Hopefuls offer differences in tone, but have few chances to forge a new path
By Paul Wood
BBC News, Jerusalem
Some Israeli voters seem to have taken to heart the old anarchists' saying "if voting changed anything, they'd make it illegal".
Depending on which poll you look at, as much as 30% of the electorate is still in the undecided column. And those who have made up their minds don't seem that enthusiastic.
Tel Aviv and Jerusalem are hardly plastered with election posters. Party rallies are sparsely attended. Rival campaigns are failing to generate much fizz, even among their own supporters.
One the face of it, this might seem surprising. Israel has, after all, just finished fighting a war, one that could reignite at any moment. But the voters do not believe this is an election that will change the country's destiny.
That is because for all the undoubted differences between right and left on the peace process, deep divisions on the Palestinian side mean no agreement is possible for the time being.
"Between Livni, Barak and Netanyahu, there would be a huge difference in image and tone," said Professor Shlomo Avineri of Hebrew University, "but not much difference in the peace process because the Palestinians can't come up with a coherent political structure."
Of course, a large slice of apathetic and uncommitted voters is not unique to Israeli democracy. It is something that afflicts the United States and Europe, too.
And psephologists here say that that the headline figure for the large number of Israeli floating voters may be slightly deceptive.
The country is in a bad mood, which could help right-wing candidates
"None of the above" still commands a significant following but is not - as first appears - the biggest party in this election.
In the last poll before the election on Tuesday - in the newspaper Haaretz - 29% of the survey said they had still not chosen which party to support. But the pollsters said the real rate was closer to 15%.
Here, the nuts and bolts of how polling is done becomes crucial to the result. People are telephoned at home, many no doubt just after sitting down to a nice dinner.
So some give the traditional answer to pollsters (and double-glazing salesmen) who make impertinent calls in the evening - and are duly recorded as undecided.
But even 15% is still equivalent to 18 seats in the Knesset, potentially enough to determine who forms the next Israeli government.
Interestingly, most of the movement by floating voters is likely to be within the right and left blocs rather than between them.

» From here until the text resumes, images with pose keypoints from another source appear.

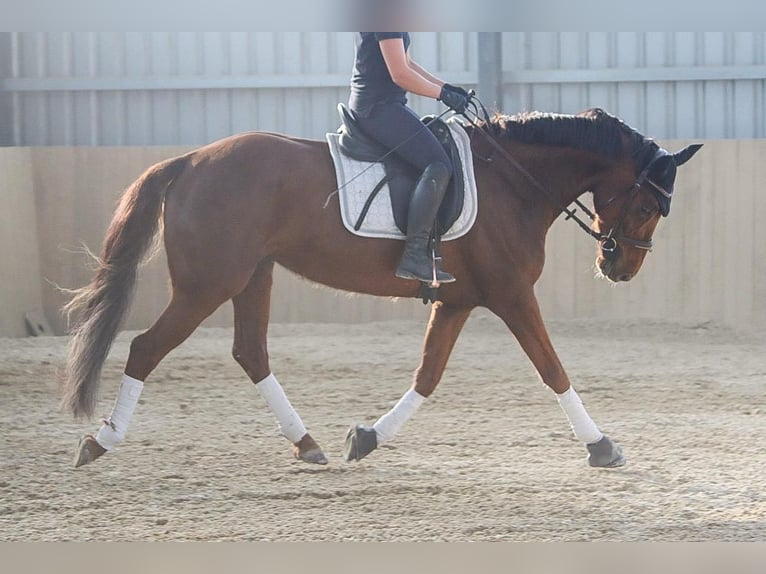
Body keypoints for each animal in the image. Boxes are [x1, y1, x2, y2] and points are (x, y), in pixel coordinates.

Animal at [61, 106, 702, 469]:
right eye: (647, 206)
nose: (622, 268)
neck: (513, 179)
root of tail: (190, 161)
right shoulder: (511, 294)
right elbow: (553, 368)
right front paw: (602, 446)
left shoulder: (459, 300)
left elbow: (428, 375)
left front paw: (366, 437)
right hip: (207, 284)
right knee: (146, 347)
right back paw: (100, 443)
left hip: (252, 276)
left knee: (251, 352)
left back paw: (308, 444)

This means that the right-wing bloc, ahead in the polls now, will probably hang on to its lead. Israel is indeed moving to the right.
"When the mood of the country is of being besieged, defeated, that helps the right. When the country is relaxed, that helps the left," said Prof Avineri.

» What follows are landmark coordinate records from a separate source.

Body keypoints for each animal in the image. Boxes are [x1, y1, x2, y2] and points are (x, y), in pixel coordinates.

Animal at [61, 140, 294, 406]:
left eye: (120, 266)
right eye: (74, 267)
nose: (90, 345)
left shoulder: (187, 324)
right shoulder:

"The country is in a bad mood. After months and years of rockets from Gaza and after an inconclusive end of the Gaza operation, there's a feeling of siege."
Another leading Israeli political scientist, Professor Shmuel Sandler, disagrees that the identity of the next Israeli leader is largely a matter of tone and style.
"There is a difference between Likud and Kadima," he said. "Kadima represents some negotiations. A Likud victory means that everything has to start from the beginning."
Kadima promised peace and failed, but in Tzipi Livni has a new untried leader
Prof Sandler said voters were apathetic because the last government delivered little after raising huge expectations.
"There was a big disappointment with the previous government. Kadima promised peace and instead we had two armed conflicts and no movement on the Palestinian side."
Paradoxically, a widespread feeling of ennui may actually benefit the party currently in power. That is because Tzipi Livni has not yet been prime minister, whereas Ehud Barak and Benjamin Netanyahu both held that office.
Kadima's campaign slogan - "Tzipi Livni, a different kind of prime minister" - deliberately plays on this.
"There are two candidates who have already been prime ministers, and we've seen the result," Meir Sheetrit, interior minister and head of Kadima's election effort told the Israeli Press. "The public wants something else."
"Vote for me, I'm not the other guy," is not exactly a rousing, uplifting campaign cry. But it seems to reflect the mood of the country and of this election.